Young Fort Mitchell boxer Money Powell is a national champion
Local boxer Money Powell IV, a highly ranked amateur in the welterweight class, highlights a list of fighters who will compete in the Sugar Bert Title Belt National Qualifier Saturday and Sunday at the Lumpkin Center on the Columbus State University campus.
Powell will be fighting competitively in his hometown for the first time. While his father is retired military and the family has been all over the world for active duty, the Central High graduate and current Fort Mitchell, Ala., resident considers Columbus home.
I’m a little nervous because hometown people will be coming to watch, but that’s motivation for me to do better. I never fight anywhere near here. We’re really going to put on a show for the people.
Money Powell IV, local boxer
“I’m a little nervous because hometown people will be coming to watch, but that’s motivation for me to do better,” Powell said. “I never fight anywhere near here. We’re really going to put on a show for the people.”
Powell got into the sport at a very young age but couldn’t fully participate until coming back to the U.S. The family was stationed in Germany during a large part of his childhood.
“My father showed me Roy Jones Jr. boxing videos when I was only 5 or 6,” Powell said. “Through elementary school, I really wanted to box, but we couldn’t find a place in Germany, so I played the basic sports the military offered like football, basketball and soccer. In second grade, we had a project where we had to say what we wanted to be when we grew up, and I said I wanted to be a boxer.”
The family was later stationed at Fort Benning, and in 2011, Powell stepped into a boxing gym for the first time. He came into his own when he started training at the Game Bred Boxing Club in Fort Mitchell.
“Before (Game Bred), I was winning fights and was so-so, but when I came over here, I won my first tournament in 2014. I finished No. 1 in the 145-pound weight class. In 2015, I won the Ringside World Championships, and I got to meet Roy Jones Jr. It was like meeting my superhero.”
Powell won a 17-18 year old national tournament in the 152-pound division earlier this year, earning him a spot at the AIBA Youth World Championships in St. Petersburg, Russia, in November.
“That will be the longest time away from home for me,” Powell said. “I’m going to Colorado Springs to the U.S. Olympic Compound for a two-week training camp, then when we go to Russia. It’ll be a 16-day tournament. I’m going to get a nutritionist. I’ve never had to keep my weight down for that long.”
Diet and conditioning, according to Powell, are two of the biggest facets of preparing for a big fight, including his bout this weekend at CSU.
“Diet is one of the most important things. You eat certain foods to give you energy, no junk food, no bread,” he said. “We do a lot of running, 2 miles every day, sometimes 8 to 10. With strength and conditioning, we run with tires, bag drills, lots of exercises with the medicine ball, and ab workouts. Body shots hurt way more than a head shot, so we do a lot of ab workouts.

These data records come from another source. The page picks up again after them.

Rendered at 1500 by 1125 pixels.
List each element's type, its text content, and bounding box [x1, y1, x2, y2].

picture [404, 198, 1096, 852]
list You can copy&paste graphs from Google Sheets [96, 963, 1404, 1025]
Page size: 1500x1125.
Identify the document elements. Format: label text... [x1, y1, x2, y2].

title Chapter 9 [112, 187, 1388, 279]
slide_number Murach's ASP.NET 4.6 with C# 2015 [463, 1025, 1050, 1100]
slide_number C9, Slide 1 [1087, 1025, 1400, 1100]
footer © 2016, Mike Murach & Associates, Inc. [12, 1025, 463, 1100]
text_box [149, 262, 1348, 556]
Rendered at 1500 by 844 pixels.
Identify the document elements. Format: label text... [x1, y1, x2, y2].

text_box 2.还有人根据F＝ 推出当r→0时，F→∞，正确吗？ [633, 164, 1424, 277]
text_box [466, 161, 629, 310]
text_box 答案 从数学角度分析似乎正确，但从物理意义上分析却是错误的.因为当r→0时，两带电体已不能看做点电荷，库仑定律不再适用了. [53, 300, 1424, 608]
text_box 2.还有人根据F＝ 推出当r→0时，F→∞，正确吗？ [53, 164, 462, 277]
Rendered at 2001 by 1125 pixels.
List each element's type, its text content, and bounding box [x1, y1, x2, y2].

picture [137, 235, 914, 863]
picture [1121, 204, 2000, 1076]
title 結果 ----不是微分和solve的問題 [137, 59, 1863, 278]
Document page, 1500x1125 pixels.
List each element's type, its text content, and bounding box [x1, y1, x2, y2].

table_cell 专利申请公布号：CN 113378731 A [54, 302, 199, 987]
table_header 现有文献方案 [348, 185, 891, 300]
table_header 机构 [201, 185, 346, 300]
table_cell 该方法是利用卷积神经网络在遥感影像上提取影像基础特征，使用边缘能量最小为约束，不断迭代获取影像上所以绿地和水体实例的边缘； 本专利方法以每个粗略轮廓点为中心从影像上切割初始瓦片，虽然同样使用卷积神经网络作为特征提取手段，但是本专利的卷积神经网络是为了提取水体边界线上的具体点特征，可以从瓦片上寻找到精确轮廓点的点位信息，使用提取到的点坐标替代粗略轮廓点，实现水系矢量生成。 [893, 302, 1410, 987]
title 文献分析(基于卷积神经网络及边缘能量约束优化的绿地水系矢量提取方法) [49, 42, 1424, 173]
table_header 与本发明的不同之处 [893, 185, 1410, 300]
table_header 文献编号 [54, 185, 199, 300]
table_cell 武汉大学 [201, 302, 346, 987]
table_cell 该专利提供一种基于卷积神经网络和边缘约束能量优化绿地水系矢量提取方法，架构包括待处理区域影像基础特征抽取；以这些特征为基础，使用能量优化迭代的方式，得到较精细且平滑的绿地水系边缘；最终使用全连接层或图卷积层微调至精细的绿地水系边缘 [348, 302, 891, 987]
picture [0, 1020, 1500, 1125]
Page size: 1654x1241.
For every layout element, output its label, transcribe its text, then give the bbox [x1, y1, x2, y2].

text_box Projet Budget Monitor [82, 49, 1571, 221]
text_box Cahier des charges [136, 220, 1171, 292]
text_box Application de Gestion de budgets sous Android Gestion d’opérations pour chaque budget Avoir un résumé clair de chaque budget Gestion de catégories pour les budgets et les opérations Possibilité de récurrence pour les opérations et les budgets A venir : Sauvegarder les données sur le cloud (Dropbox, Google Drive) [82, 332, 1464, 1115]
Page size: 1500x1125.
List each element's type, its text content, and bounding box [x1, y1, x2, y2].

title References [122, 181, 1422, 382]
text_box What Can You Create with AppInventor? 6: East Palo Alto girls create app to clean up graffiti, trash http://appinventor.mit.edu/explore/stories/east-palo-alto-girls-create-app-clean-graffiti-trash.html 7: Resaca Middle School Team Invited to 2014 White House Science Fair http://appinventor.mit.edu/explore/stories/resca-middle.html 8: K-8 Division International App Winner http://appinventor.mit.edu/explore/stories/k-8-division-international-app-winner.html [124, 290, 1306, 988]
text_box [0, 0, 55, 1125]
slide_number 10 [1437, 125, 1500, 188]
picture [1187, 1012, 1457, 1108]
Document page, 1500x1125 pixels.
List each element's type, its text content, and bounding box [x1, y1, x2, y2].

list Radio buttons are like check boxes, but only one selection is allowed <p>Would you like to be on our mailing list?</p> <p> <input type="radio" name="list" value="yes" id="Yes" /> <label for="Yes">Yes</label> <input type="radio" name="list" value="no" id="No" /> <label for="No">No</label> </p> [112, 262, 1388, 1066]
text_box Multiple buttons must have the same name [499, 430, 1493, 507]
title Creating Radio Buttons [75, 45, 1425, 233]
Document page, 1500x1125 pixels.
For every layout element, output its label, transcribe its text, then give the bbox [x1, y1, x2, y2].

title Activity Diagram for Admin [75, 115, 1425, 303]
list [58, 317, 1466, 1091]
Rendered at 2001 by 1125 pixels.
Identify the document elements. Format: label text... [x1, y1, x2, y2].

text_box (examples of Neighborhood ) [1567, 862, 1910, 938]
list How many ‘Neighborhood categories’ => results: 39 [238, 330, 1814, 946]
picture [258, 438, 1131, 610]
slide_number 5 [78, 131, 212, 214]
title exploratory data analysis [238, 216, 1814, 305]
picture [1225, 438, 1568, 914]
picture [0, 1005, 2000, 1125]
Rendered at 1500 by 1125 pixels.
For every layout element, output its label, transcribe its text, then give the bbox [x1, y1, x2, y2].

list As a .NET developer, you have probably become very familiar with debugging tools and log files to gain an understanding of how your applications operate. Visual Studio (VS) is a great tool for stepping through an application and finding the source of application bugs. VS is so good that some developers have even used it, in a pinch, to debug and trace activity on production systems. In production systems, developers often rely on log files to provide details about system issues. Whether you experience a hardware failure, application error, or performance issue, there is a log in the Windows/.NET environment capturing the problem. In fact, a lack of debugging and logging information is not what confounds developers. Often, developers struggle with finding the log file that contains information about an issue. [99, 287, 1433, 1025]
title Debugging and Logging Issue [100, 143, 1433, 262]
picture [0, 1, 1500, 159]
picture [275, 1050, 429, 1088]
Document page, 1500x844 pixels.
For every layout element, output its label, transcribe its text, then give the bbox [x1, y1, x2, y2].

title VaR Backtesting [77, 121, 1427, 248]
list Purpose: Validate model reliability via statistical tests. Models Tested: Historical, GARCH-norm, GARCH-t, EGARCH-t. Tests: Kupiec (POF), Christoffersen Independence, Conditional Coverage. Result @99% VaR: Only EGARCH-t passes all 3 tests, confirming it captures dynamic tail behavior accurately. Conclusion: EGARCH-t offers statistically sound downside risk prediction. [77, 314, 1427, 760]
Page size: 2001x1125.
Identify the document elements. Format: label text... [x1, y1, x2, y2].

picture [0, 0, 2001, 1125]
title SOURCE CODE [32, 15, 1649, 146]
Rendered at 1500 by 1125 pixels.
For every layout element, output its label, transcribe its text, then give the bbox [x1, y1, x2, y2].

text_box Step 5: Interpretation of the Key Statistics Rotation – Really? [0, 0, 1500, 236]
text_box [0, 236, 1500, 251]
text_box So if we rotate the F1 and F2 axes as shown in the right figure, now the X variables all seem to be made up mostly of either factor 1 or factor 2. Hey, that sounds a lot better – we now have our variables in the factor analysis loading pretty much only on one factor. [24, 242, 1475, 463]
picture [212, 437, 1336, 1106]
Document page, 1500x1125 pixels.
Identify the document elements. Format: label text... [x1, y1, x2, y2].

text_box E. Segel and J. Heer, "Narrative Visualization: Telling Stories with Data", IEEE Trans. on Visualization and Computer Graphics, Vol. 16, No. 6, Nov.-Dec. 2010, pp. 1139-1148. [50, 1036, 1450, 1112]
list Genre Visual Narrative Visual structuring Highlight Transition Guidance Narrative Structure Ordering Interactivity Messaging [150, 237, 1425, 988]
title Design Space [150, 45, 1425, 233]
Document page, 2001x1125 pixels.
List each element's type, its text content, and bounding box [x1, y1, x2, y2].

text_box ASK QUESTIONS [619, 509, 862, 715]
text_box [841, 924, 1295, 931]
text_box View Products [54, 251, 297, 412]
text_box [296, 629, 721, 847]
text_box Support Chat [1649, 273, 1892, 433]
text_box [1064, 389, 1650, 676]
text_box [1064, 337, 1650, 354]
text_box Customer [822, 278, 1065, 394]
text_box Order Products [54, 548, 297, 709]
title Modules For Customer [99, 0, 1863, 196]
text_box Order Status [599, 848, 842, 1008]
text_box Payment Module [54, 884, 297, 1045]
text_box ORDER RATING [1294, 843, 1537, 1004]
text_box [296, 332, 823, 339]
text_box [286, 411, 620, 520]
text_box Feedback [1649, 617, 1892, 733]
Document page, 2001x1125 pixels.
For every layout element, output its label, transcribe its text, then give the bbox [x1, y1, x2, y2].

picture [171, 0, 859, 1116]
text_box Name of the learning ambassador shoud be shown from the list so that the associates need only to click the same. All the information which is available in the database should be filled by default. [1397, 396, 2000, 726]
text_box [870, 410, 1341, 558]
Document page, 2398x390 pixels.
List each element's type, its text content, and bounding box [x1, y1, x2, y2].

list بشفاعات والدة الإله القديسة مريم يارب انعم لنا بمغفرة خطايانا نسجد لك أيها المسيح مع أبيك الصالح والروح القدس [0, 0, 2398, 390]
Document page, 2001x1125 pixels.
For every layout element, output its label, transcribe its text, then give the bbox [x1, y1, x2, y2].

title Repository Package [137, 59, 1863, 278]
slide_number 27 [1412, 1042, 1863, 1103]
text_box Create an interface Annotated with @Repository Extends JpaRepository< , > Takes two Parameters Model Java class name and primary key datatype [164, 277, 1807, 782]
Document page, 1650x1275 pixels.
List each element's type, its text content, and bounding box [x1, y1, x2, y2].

“In boxing, weights are bad for you unless you’re doing small weights with lots of reps. Once you build muscle, you move up in weight class, and you want to stay as small as possible.”
To get quicker striking power and speed, Powell uses heavier gloves when he spars and shadow boxes using 5-pound weights.
“When you put those smaller gloves on, you’ll be faster,” he said.
Powell just missed out on the Olympics in Rio de Janeiro earlier this month as he missed the age limit by less than three weeks. While he hasn’t ruled out representing his country in 2020 in Tokyo, there is a high risk and high reward to weigh out.
“Tokyo sounded real nice,” Powell said. “But they took the head gear out in that division, and there’s been a lot of cuts and people getting head-butted and requiring up to 20 stitches. You don’t get paid for it, and you’re taking a risk. They won’t pay you (professionally) if you keep getting cut.”
Powell is focused, taking one fight at a time, and is locked in for his bout this weekend at the Lumpkin Center.
“Bottom line, I’m going to work out to be the best I can be, pound for pound,” he said.
Sugar Bert Boxing Title Belt National Qualifier
- When: Saturday and Sunday, 11 a.m. start both days
- Where: Lumpkin Center, on the Columbus State campus
- What: Boxers will be competing to qualify for the Sugar Bert Boxing Title national championships, which will be Nov. 18-21 at Kissimmee, Fla.
- Format: Olympic-style boxing in a double elimination tournament in various weight classes. The winner in each class advances to Kissimmee.
- Tickets: General admission tickets start at $10.